▸ TAREFA A
Responda às perguntas abaixo com base no trecho para leitura.
(i) Para qual canal Bolsonaro deu a entrevista?
(ii) Em que ano Bolsonaro discursou na assembleia-geral da ONU?
(iii) Em que revista foi publicado em julho o estudo sobre áreas da Amazônia que emitem mais gás carbônico do que absorvem?
▸ TAREFA B
Diga se cada afirmação abaixo está de acordo com o trecho para leitura, citando as palavras dele que decidem a resposta.
(i) A entrevista foi dada durante a viagem para a cúpula do G20.
(ii) O trabalho publicado na revista Science aponta índios e caboclos como principal fator do desmatamento.
(iii) Na entrevista, Bolsonaro não comentou saídas para a pandemia.

▸ TRECHO PARA LEITURA
Rafael Neves e Herculano Barreto

Do UOL, em Brasília e São Paulo

31/10/2021 12h05Atualizada em 31/10/2021 13h25

O presidente Jair Bolsonaro (sem partido) voltou hoje a mentir e distorcer fatos ao falar sobre a Amazônia para o canal Sky, da Itália, durante a viagem para a cúpula do G20, em Roma. Entre outros pontos, o presidente disse que a floresta, por ser úmida, "só pega fogo na periferia" do bioma e que o Brasil tem ido tão bem no combate ao desmatamento "que a imprensa não fala mais nada sobre isso".

Na entrevista, em que também falou de economia e atacou o ex-presidente Lula, Bolsonaro havia sido questionado sobre que caminhos o mundo deve seguir para superar a covid e melhorar o meio ambiente. O presidente comentou saídas para a pandemia, mas na área ambiental se limitou a defender o governo. Veja a transcrição da entrevista em italiano.

Amazônia mais seca

Bolsonaro já havia afirmado que, por ser uma floresta úmida, a Amazônia só pega fogo na periferia quando discursou na assembleia-geral da ONU, em 2020. Na ocasião, o presidente acrescentou que "os incêndios acontecem praticamente nos mesmos lugares", segundo ele, já desmatados. Estas regiões, segundo Bolsonaro, estariam "no entorno leste da floresta, onde o caboclo e o índio queimam seus roçados em busca de sua sobrevivência".

A atribuição da culpa pelo desmatamento a "índios e caboclos" não tem fundamento. Em setembro do ano passado, a revista Science publicou um trabalho de pesquisadores da UFMG (Universidade Federal de Minas Gerais) e do Inpe (Instituto Nacional de Pesquisas Espaciais), em parceria com a Universidade de Estocolmo, que aponta "apropriação e desmatamento em larga escala", por parte de médios e grandes fazendeiros, como principal fator.

Outro estudo, publicado em julho deste ano na revista Nature, mostra que a Amazônia já tem áreas que emitem mais gás carbônico do que absorvem. Segundo o estudo conduzido pelo Inpe em parceria com universidades, a consequência disso é que a Amazônia não está apenas diminuindo em tamanho, mas também ficando mais seca.

▸ LISTA DE DADOS
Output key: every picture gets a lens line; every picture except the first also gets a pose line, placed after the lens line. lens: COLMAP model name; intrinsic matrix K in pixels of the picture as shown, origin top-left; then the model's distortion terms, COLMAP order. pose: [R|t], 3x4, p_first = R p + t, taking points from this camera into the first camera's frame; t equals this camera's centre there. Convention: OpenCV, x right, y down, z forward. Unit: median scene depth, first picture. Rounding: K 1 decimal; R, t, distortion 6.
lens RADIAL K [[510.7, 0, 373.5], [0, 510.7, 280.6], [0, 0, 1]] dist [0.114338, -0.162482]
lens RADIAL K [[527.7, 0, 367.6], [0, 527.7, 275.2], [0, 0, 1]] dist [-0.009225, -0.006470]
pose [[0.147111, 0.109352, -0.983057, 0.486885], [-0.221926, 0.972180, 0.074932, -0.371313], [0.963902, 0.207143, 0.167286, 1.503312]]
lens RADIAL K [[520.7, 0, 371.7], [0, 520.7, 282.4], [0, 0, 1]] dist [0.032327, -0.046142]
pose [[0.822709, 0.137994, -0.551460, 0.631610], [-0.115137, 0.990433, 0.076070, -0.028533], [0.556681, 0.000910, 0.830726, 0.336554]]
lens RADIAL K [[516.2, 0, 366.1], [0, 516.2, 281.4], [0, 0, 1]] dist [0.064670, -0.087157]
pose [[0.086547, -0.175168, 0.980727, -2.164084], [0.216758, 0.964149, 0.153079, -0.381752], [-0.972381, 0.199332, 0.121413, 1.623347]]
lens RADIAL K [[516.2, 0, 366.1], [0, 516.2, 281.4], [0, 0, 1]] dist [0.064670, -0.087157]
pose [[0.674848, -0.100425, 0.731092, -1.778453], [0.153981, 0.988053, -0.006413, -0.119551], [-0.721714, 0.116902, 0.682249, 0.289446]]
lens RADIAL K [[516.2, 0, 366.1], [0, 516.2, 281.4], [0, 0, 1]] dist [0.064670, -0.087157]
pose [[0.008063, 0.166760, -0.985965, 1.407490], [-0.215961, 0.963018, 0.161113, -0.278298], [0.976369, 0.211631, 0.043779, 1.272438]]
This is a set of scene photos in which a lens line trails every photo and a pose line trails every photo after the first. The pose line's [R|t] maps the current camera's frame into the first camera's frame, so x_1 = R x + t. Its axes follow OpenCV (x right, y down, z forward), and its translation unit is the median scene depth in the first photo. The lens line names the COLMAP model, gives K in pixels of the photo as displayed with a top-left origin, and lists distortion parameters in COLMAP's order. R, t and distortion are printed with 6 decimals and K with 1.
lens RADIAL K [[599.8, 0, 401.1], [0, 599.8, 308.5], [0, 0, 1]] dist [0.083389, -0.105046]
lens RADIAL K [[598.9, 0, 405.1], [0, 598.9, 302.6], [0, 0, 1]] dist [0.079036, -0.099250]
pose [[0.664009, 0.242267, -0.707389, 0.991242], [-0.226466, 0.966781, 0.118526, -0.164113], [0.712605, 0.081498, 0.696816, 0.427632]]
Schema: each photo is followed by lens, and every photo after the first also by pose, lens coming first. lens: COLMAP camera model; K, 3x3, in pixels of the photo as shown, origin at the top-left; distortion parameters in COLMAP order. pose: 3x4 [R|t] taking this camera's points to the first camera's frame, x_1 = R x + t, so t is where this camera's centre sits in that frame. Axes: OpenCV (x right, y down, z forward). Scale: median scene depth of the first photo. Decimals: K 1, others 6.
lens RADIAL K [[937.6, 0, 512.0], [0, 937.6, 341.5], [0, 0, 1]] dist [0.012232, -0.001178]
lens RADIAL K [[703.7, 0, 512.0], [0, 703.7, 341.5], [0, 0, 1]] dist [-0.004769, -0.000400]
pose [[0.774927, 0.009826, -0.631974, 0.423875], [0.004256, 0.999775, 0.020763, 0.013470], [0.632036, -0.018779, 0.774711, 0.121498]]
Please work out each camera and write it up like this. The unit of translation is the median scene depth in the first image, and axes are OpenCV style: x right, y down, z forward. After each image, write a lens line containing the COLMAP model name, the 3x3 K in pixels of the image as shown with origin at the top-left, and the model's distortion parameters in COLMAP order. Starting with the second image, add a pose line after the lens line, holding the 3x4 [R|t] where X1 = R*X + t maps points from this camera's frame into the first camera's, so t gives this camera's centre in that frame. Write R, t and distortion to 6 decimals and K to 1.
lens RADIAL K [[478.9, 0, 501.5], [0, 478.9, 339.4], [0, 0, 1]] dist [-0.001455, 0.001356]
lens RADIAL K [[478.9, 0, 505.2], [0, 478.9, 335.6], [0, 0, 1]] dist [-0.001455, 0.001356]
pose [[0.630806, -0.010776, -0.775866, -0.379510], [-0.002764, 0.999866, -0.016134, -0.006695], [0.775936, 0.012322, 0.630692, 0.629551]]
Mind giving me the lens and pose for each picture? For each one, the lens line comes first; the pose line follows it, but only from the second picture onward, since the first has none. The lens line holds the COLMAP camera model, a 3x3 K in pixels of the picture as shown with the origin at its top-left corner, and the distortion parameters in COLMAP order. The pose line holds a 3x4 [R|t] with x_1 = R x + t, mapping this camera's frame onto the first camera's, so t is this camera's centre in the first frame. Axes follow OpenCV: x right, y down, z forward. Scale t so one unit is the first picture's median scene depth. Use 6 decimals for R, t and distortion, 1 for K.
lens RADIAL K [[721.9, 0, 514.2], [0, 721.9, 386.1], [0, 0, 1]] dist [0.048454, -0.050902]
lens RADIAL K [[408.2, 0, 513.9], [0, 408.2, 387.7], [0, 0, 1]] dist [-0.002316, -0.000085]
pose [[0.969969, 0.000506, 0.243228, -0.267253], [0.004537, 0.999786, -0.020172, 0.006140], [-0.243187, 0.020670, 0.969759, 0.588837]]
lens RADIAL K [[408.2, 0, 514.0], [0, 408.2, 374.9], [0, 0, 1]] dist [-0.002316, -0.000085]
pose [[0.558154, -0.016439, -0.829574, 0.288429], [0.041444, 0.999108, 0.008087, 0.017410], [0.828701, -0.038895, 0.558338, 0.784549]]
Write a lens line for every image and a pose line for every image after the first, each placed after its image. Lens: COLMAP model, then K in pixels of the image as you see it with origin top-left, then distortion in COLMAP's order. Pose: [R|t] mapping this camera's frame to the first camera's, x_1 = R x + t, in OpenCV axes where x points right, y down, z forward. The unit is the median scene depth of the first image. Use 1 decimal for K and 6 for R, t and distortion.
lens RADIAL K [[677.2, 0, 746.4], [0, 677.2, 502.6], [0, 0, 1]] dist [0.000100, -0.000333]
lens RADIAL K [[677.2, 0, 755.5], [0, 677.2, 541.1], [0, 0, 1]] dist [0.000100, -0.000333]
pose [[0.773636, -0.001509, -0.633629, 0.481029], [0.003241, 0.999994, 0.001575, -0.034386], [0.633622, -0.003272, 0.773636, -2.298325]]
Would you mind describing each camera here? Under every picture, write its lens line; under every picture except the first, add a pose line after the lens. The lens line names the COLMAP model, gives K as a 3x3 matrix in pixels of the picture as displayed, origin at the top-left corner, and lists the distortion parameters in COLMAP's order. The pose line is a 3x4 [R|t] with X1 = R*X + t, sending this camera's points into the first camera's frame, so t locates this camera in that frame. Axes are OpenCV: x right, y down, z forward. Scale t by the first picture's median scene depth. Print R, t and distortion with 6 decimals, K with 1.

▸ RESULTADO A
(i) Para o canal Sky, da Itália.
(ii) Em 2020.
(iii) Na revista Nature.

▸ RESULTADO B
(i) Sim: "durante a viagem para a cúpula do G20, em Roma".
(ii) Não: "por parte de médios e grandes fazendeiros, como principal fator".
(iii) Não: "O presidente comentou saídas para a pandemia".